Während Elon Musk von einem Robotaxi-Netzwerk spricht, das langfristig Umsätze in dreistelliger Milliardenhöhe generieren könnte, bleibt es für Investoren unklar, ob dieser Traum Realität wird. Dabei stellt sich insbesondere die Frage, ob ein rein kamerabasiertes System regulatorisch akzeptiert wird. Doch Tesla hat laut Wickstrand-Iversen mit eigenen KI-Chips und einer vertikalen Integration einen Kostenvorteil gegenüber seinen Wettbewerbern.
Während Tesla auf Skalierung setzt, verfolgen andere Anbieter eine selektivere Strategie. Waymo, die Alphabet-Tochter, betreibt bereits Robotaxi-Dienste in Phoenix, San Francisco und Los Angeles, mit mehreren tausend Fahrzeugen, die in klar abgegrenzten Gebieten autonom fahren.
Schätzungen zufolge liegen die Kosten pro Fahrzeug jedoch weiterhin bei mehr als 100.000 US-Dollar, was die Skalierbarkeit einschränkt. General Motors (General Motors Aktie) hat seine Robotaxi-Tochter Cruise nach Milliardenverlusten stark zurückgefahren. Auch Ford und Volkswagen (VW Aktie) haben ihre Autonomieprojekte entweder eingestellt oder erheblich reduziert. Das zeigt, so Wickstrand-Iversen, wie kapitalintensiv und margenschwach das autonome Fahren für klassische Autobauer ist.

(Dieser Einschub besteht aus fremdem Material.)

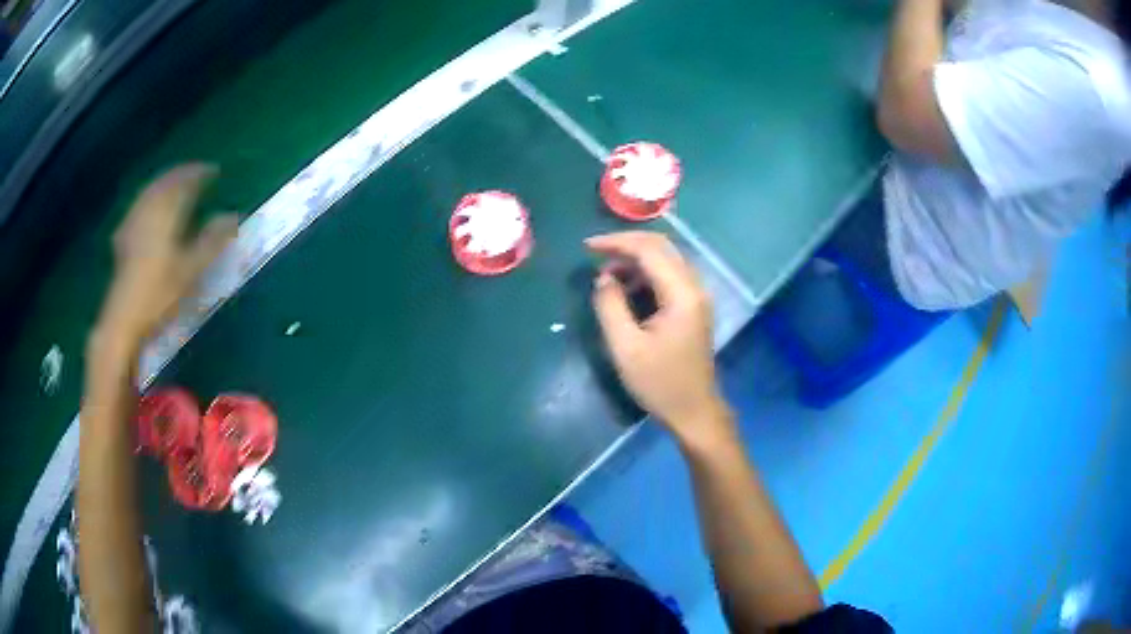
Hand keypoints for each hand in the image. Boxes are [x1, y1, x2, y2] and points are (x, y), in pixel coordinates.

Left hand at [94, 164, 237, 355]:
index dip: (200, 174)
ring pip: (151, 190)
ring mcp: (133, 221)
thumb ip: (212, 241)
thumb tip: (233, 216)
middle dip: (182, 174)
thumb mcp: (190, 270)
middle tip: (197, 174)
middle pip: (166, 182)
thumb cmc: (159, 295)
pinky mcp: (124, 235)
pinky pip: (139, 204)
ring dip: (165, 183)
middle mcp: (149, 210)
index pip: (185, 182)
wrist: (123, 318)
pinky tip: (150, 206)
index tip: (214, 171)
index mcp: (166, 213)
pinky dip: (150, 197)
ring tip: (176, 184)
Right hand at [587, 232, 729, 444]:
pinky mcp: (693, 307)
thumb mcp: (626, 347)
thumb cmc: (660, 383)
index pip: (650, 250)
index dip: (617, 242)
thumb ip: (610, 306)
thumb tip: (603, 278)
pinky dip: (646, 274)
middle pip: (662, 247)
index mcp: (682, 294)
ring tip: (607, 277)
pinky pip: (669, 276)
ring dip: (636, 260)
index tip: (587, 247)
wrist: (694, 411)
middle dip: (627, 245)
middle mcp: (694, 287)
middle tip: (596, 255)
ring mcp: (697, 296)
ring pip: (666, 259)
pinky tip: (627, 290)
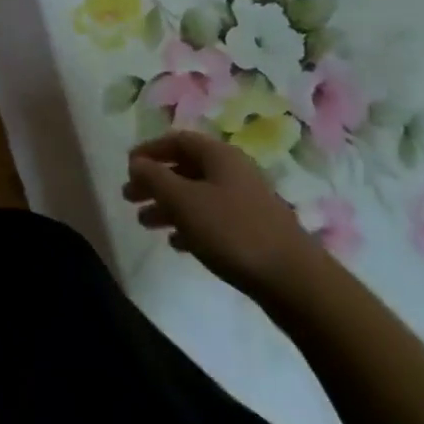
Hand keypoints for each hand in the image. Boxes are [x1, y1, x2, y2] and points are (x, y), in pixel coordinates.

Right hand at [124, 131, 323, 302]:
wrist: (296, 282)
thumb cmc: (233, 231)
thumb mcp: (184, 201)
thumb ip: (155, 178)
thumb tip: (136, 162)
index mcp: (219, 156)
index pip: (177, 141)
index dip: (149, 151)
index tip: (127, 167)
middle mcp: (233, 172)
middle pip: (185, 169)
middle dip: (155, 182)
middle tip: (129, 197)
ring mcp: (246, 203)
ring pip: (197, 196)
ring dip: (168, 206)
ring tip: (145, 223)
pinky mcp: (254, 232)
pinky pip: (212, 219)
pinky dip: (190, 225)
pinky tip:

In China geht die Entwicklung des autonomen Fahrens schneller voran
Konzerne wie Baidu, Pony.ai und AutoX betreiben bereits autonome Flotten in mehreren Städten. Der Staat unterstützt diese Pilotprojekte sowohl finanziell als auch regulatorisch und betrachtet autonomes Fahren als Schlüsseltechnologie. Anleger müssen daher davon ausgehen, dass ein erheblicher Teil der Wertschöpfung außerhalb westlicher Märkte entstehen könnte.
Für Investoren, die stabilere Chancen suchen, könnten Zulieferer und Chiphersteller der eigentliche Gewinner des autonomen Fahrens sein, so Wickstrand-Iversen. Nvidia habe sich mit seiner Drive-Plattform als zentraler Anbieter von Rechenleistung für autonomes Fahren etabliert. Jeder Schritt hin zu mehr Autonomie erfordert eine enorme Menge an KI-Rechenleistung.
Auch Mobileye, eine Tochter von Intel, profitiert mit seinen kamerabasierten Assistenz- und Autonomiesystemen. Das Unternehmen rechnet bis 2030 mit einem Umsatz im mehrstelligen Milliardenbereich allein durch Software und Mapping. Klassische Zulieferer wie Bosch, Continental (Continental Aktie) und ZF liefern Sensorik, Steuergeräte und Redundanzsysteme – oft mit stabileren Margen als die Fahrzeughersteller.
Kurzfristig werden immer leistungsfähigere Assistenzsysteme eingeführt. Mittelfristig sind autonome Flotten in Städten und für die Logistik zu erwarten. Langfristig könnten sogar private Fahrzeuge ohne Lenkrad auf den Straßen unterwegs sein, schätzt Wickstrand-Iversen.
Sein Fazit: Für Anleger wird es entscheidend sein, Visionen von tragfähigen Geschäftsmodellen zu trennen. Zwar verzögert sich der große Durchbruch, doch die Entwicklung geht weiter. Wer die Wertschöpfungskette des autonomen Fahrens versteht, wird jenseits der spektakulären Robotaxi-Versprechungen attraktive Investmentchancen finden.